Sezon 2012/2013
Półfinał
(II mecz)
Jastrzębski Węgiel vs. ZAKSA Kędzierzyn
(25:15, 23:25, 22:25, 20:25)
Składy:
Jastrzębski W.: Łasko, Tischer, Holmes, Bontje, Kubiak, Gierczyński, Wojtaszek (L) oraz: Violas, Malinowski, Martino, Ł. Polański
ZAKSA: Rouzier, Zagumny, Gladyr, Wiśniewski, Fonteles, Ruciak, Gacek (L) oraz: Witczak, Nogueira, Możdżonek
Długo wchodzili w ten mecz siatkarze ZAKSY, ale, kiedy w połowie drugiego seta przy zagrywce Felipe Fontelesa zaczęli już grać swoją siatkówkę, nie oddali do końca rywalom przewagi na boisku, co było widać nie tylko po wyniku, ale i po twarzach. Przy stanie 1:1 rywalizacja przenosi się teraz do hali na Mostowej, gdzie w czwartek i piątek rozegrane zostaną mecze numer trzy i cztery. Po trzech przegranych meczach nasi siatkarze przełamali się i ta sytuacja na pewno ich podbuduje przed kolejnymi ważnymi meczami.
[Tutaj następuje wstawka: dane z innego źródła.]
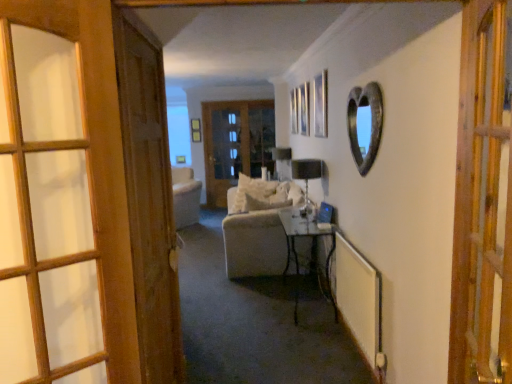
Question: Is white soft pillow at center smaller than matte wooden picture frame at upper center, the second picture frame in the right-to-left sequence?

Choices:
 (A) no
 (B) yes

Answer: (A)

Question: From a real-world perspective, is white soft pillow at center located higher than matte wooden picture frame at upper center, the second picture frame in the right-to-left sequence?

Choices:
 (A) no
 (B) yes

Answer: (A)

Question: From the image's perspective, does white soft pillow at center appear lower than matte wooden picture frame at upper center, the second picture frame when ordered from bottom to top?

Choices:
 (A) yes
 (B) no

Answer: (A)

Question: From a real-world perspective, is white soft pillow at center positioned under matte wooden picture frame at upper center, marked as the first picture frame in a left-to-right arrangement, based on gravity?

Choices:
 (A) yes
 (B) no

Answer: (A)

Question: Can you confirm if white soft pillow at center is bigger than matte wooden picture frame at upper center, the second picture frame in the right-to-left sequence?

Choices:
 (A) no
 (B) yes

Answer: (B)

Question: From the image's perspective, is matte black lampshade at center, placed as the second lamp when sorted from front to back, located above or below rustic metal heart-shaped mirror at upper right?

Choices:
 (A) above
 (B) below

Answer: (A)

Question: Relative to rustic metal heart-shaped mirror at upper right, is matte black lampshade at center, placed as the second lamp when sorted from front to back, in front or behind?

Choices:
 (A) front
 (B) behind

Answer: (B)

Question: In terms of height, does matte black lampshade at center, placed as the second lamp when sorted from front to back, look taller or shorter compared to rustic metal heart-shaped mirror at upper right?

Choices:
 (A) tall
 (B) short

Answer: (B)

Question: Do you think matte black lampshade at center, placed as the second lamp when sorted from front to back, is within rustic metal heart-shaped mirror at upper right, or outside of it?

Choices:
 (A) inside
 (B) outside

Answer: (B)

Question: Is white soft pillow at center taller or shorter than matte wooden picture frame at upper center, the second picture frame in the right-to-left sequence?

Choices:
 (A) short
 (B) tall

Answer: (B)

Question: From a real-world perspective, relative to matte wooden picture frame at upper center, the second picture frame in the right-to-left sequence, is white soft pillow at center vertically above or below?

Choices:
 (A) above
 (B) below

Answer: (B)

Question: Looking at their shapes, would you say white soft pillow at center is wider or thinner than matte wooden picture frame at upper center, marked as the first picture frame in a left-to-right arrangement?

Choices:
 (A) wide
 (B) thin

Answer: (A)

Question: Is point (241, 200) positioned closer to the camera than point (193, 132)?

Choices:
 (A) closer
 (B) farther

Answer: (A)

Question: From a real-world perspective, is rustic metal heart-shaped mirror at upper right physically located above or below wooden door at left, the second door in the front-to-back sequence?

Choices:
 (A) above
 (B) below

Answer: (A)

Question: From the image's perspective, relative to wooden door at left, placed as the third door when sorted from back to front, is rustic metal heart-shaped mirror at upper right above or below?

Choices:
 (A) below
 (B) above

Answer: (B)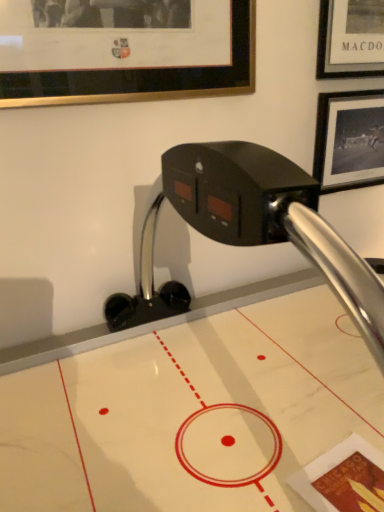
Question: Does point (375, 167) appear closer or farther from the camera than point (236, 458)?

Choices:
 (A) farther
 (B) closer

Answer: (A)

Question: From the image's perspective, is black matte picture frame at upper right, the first picture frame from the back, located above or below white marble air hockey table at center?

Choices:
 (A) above
 (B) below

Answer: (A)

Question: Estimate the real-world distances between objects in this image. Which object is closer to the white marble air hockey table at center?

Choices:
 (A) black matte picture frame at upper right, the 2th picture frame in the left-to-right sequence
 (B) gold-framed picture at upper left, the 1th picture frame from the left

Answer: (A)

Question: Which is farther from the black matte picture frame at upper right, the 2th picture frame viewed from the front?

Choices:
 (A) white marble air hockey table at center
 (B) gold-framed picture at upper left, which is counted as the 1th picture frame, starting from the front

Answer: (A)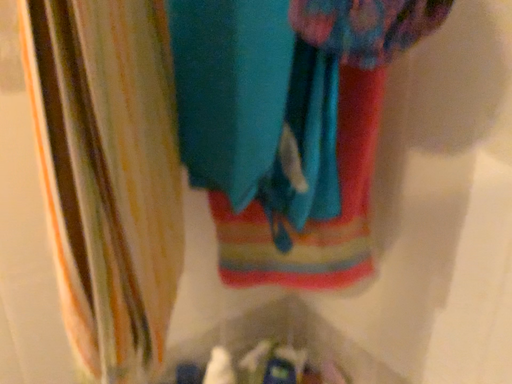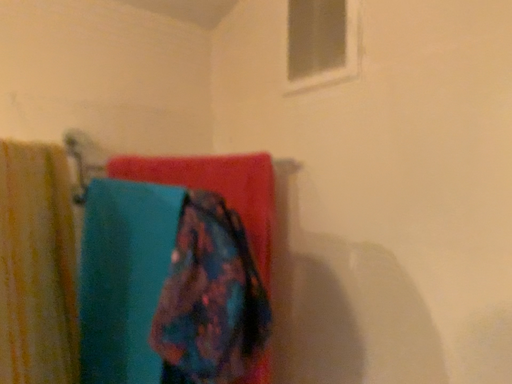
Question: Which way did the camera rotate in the video?

Choices:
 (A) rotated upward
 (B) rotated downward

Answer: (A)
W pierwszym secie tylko do stanu 3:3 oba zespoły grały punkt za punkt. Potem asa posłał Kubiak, Ruciak uderzył z piłki sytuacyjnej poza boisko i rywale prowadzili 6:3. Co prawda po chwili nasi zawodnicy zdobyli dwa "oczka", gdy Fonteles skończył atak z drugiej linii, a Michał Ruciak zdobył punkt bezpośrednio z zagrywki, i z taką przewagą gospodarze schodzili na pierwszą przerwą techniczną. Po niej dwa razy zablokowany został Rouzier, Kubiak skończył trudną piłkę przyz agrywce Holmesa i przewaga jastrzębian wzrosła do czterech punktów (13:9). Kolejne punkty gospodarze zdobywali przy zagrywce Kubiaka, a gdy Rouzier po raz kolejny nie pokonał bloku rywali, trener Castellani poprosił o czas. Po nim jednak to nie ZAKSA, lecz gospodarze zdobywali punkty, wykorzystując swoją dobrą grę oraz błędy naszego zespołu i wygrali seta wysoko 25:15.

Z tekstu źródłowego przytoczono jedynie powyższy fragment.